> **Work to complete**: Copy every line from the records that holds the word "toaster".

Object-level change descriptions:
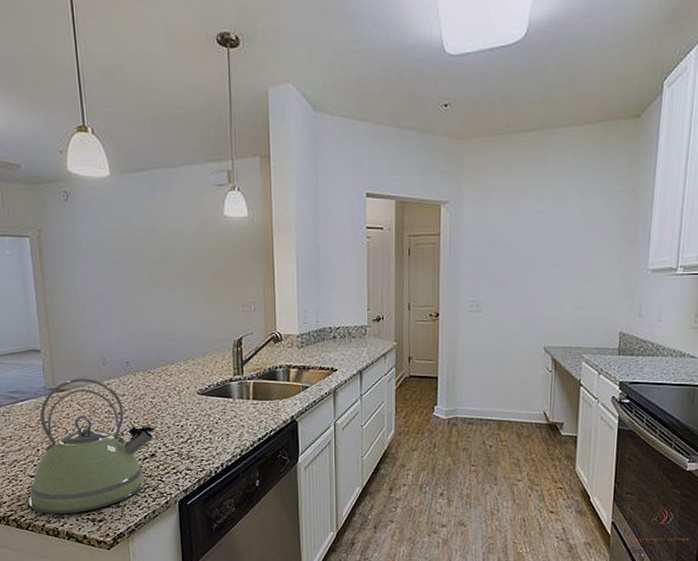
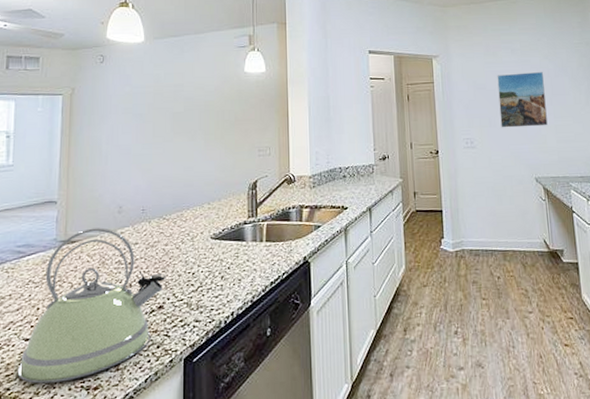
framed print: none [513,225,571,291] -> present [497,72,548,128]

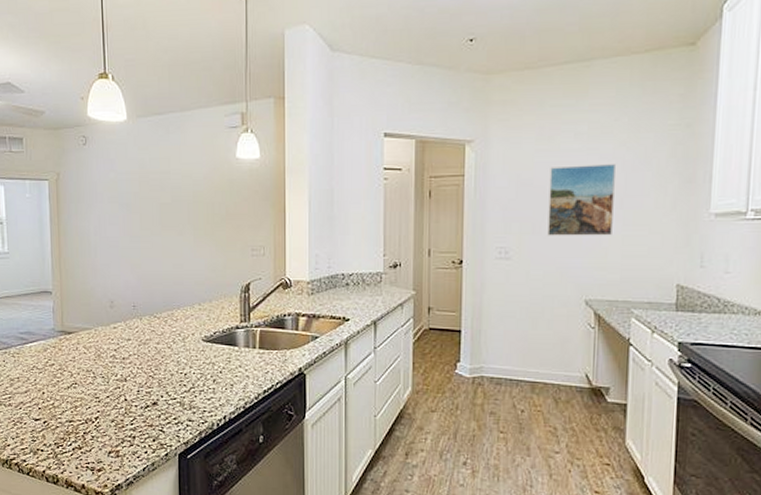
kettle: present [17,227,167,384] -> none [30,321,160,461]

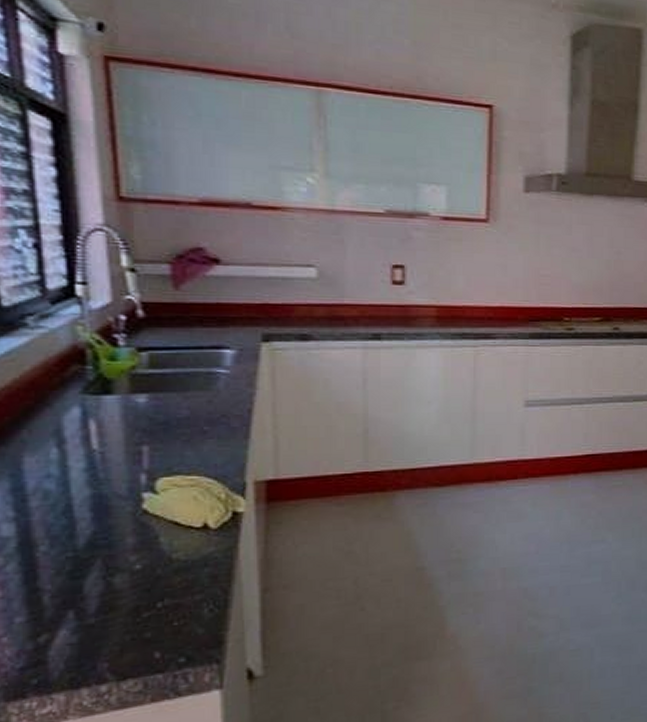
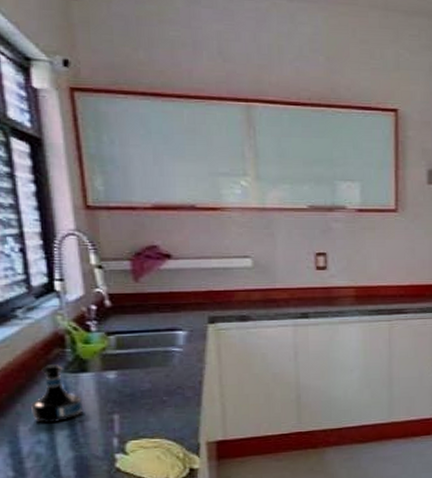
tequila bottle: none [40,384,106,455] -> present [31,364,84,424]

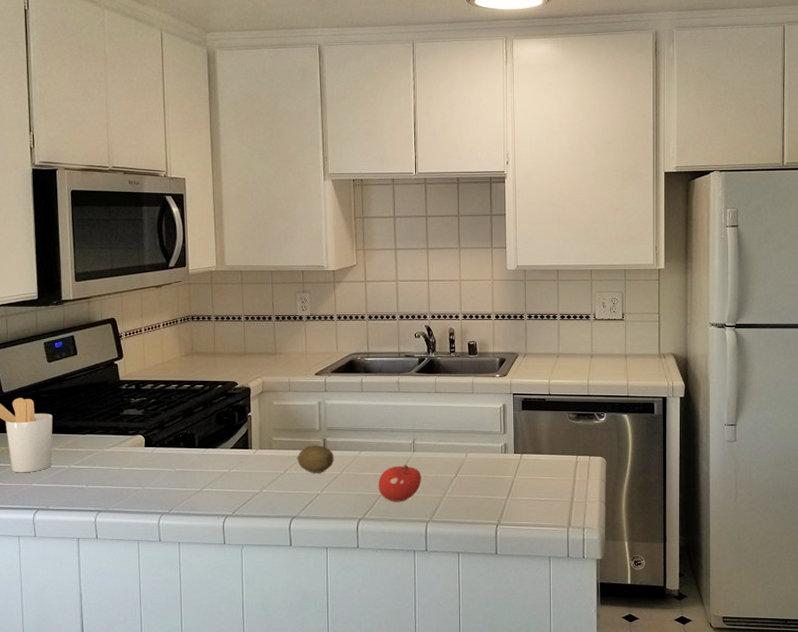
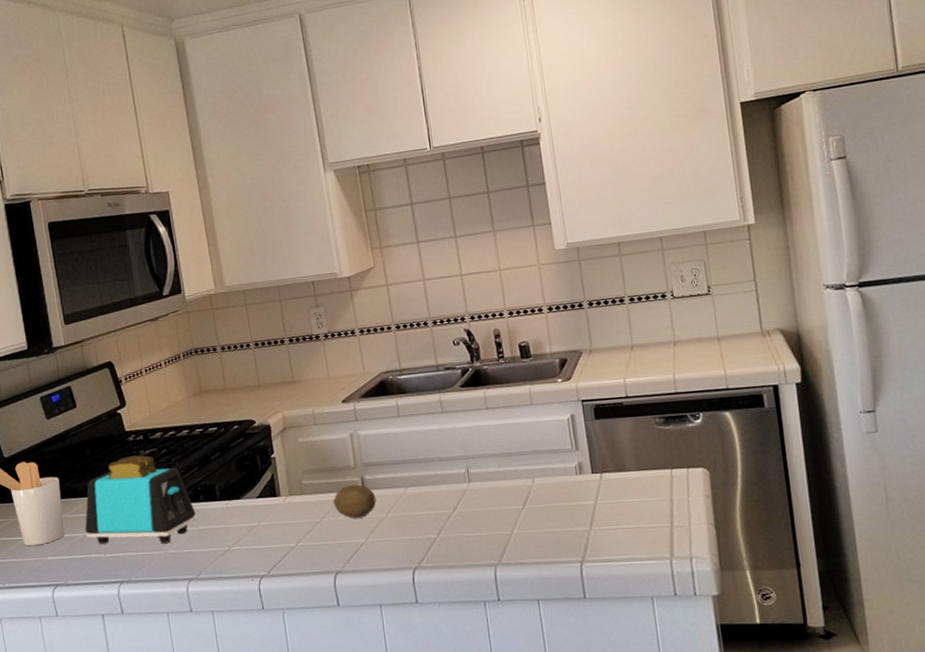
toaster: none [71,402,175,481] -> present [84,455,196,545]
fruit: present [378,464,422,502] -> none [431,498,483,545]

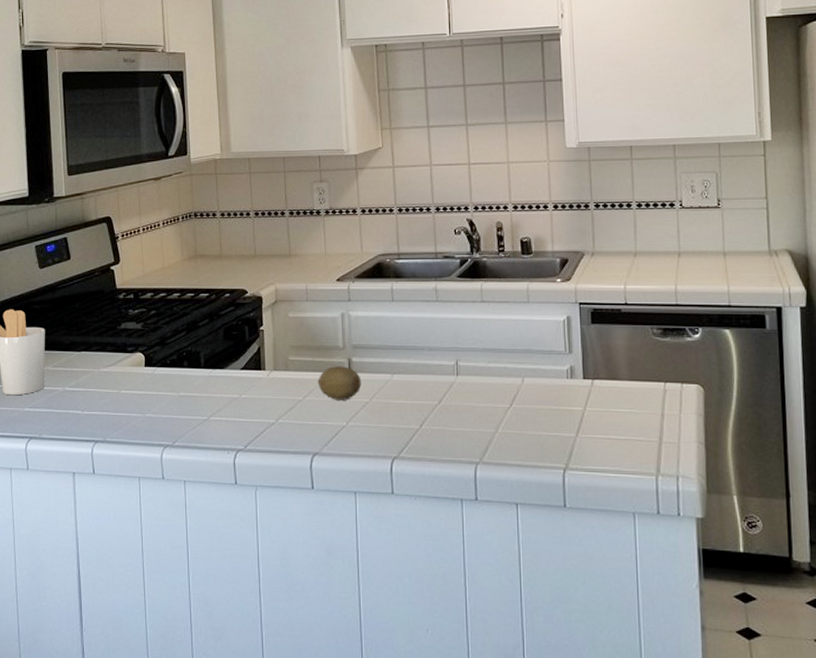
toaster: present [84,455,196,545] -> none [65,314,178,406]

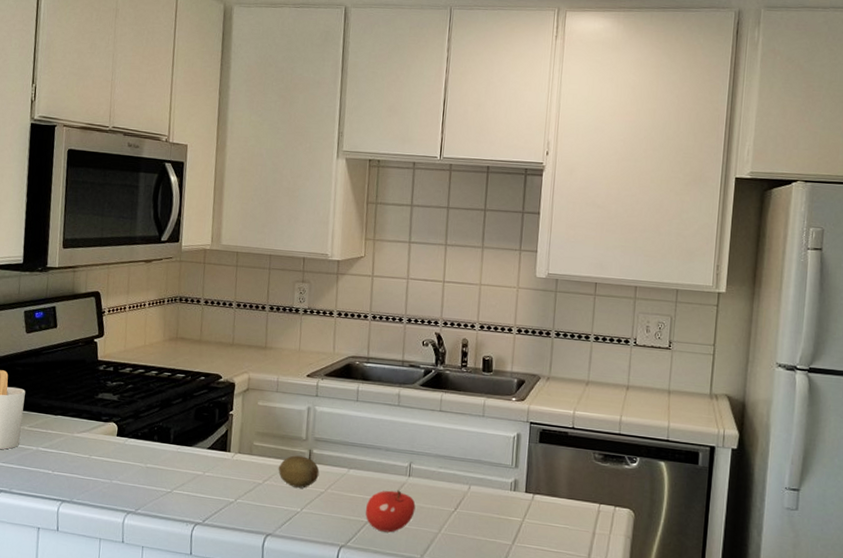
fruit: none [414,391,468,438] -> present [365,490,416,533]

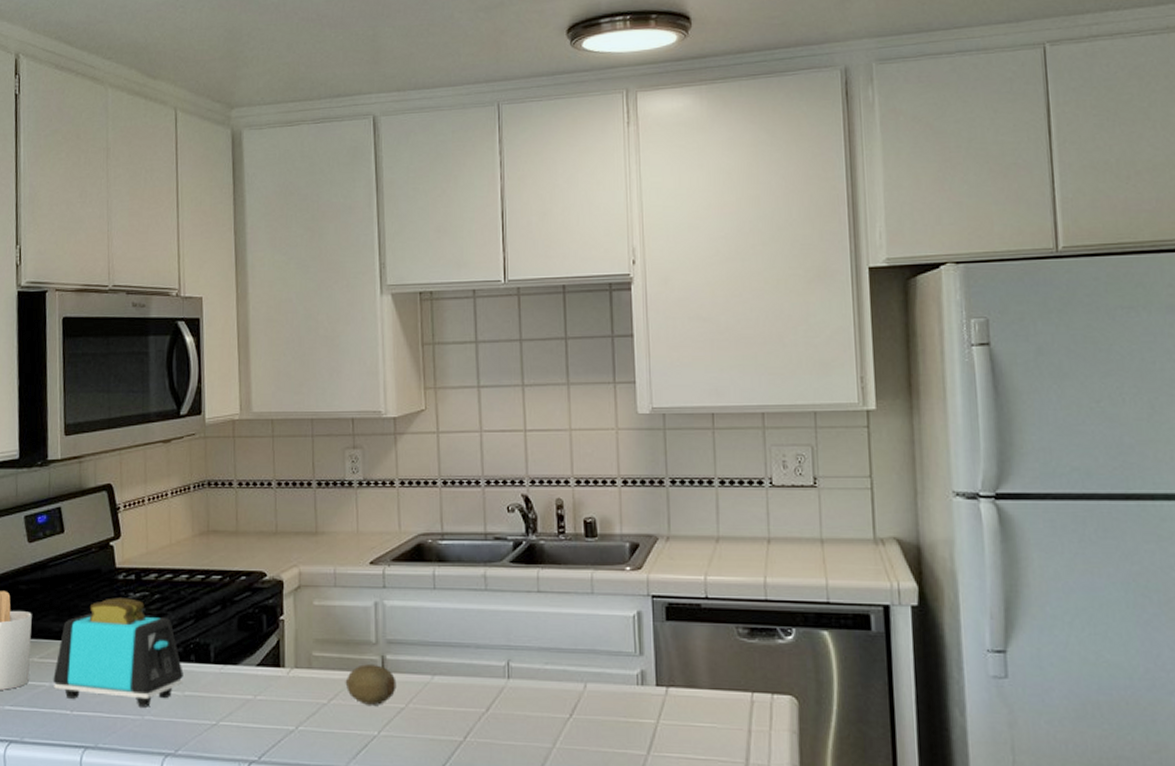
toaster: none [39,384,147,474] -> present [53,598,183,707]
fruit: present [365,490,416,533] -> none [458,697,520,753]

> **Answer below**:
toaster: none [71,402,175,481] -> present [84,455,196,545]
toaster: present [84,455,196,545] -> none [65,314,178,406]
toaster: none [39,384,147,474] -> present [53,598,183,707]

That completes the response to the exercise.